Record excerpts Start Marker
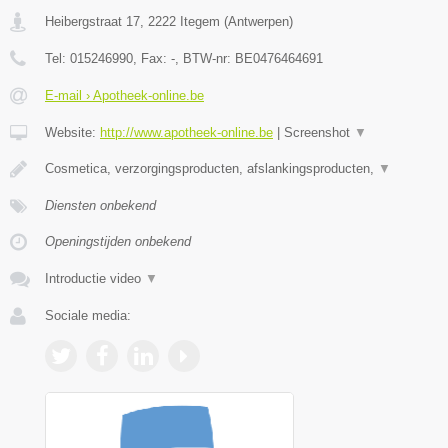
Heibergstraat 17
,
2222
Itegem
(
Antwerpen
)
Tel:
015246990
, Fax:
-
, BTW-nr:
BE0476464691
E-mail › Apotheek-online.be
Website:
http://www.apotheek-online.be
|
Screenshot
▼
Cosmetica, verzorgingsproducten, afslankingsproducten,
▼
Diensten onbekend
Openingstijden onbekend
Introductie video
▼
Sociale media:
Record excerpts End Marker
#### Work instruction:
Copy the text of every record above word for word, line by line, and leave out the pictures.

#### Output of the exercise:
Heibergstraat 17
,
2222
Itegem
(
Antwerpen
)
Tel:
015246990
, Fax:
-
, BTW-nr:
BE0476464691
E-mail › Apotheek-online.be
Website:
http://www.apotheek-online.be
|
Screenshot
▼
Cosmetica, verzorgingsproducten, afslankingsproducten,
▼
Diensten onbekend
Openingstijden onbekend
Introductie video
▼
Sociale media:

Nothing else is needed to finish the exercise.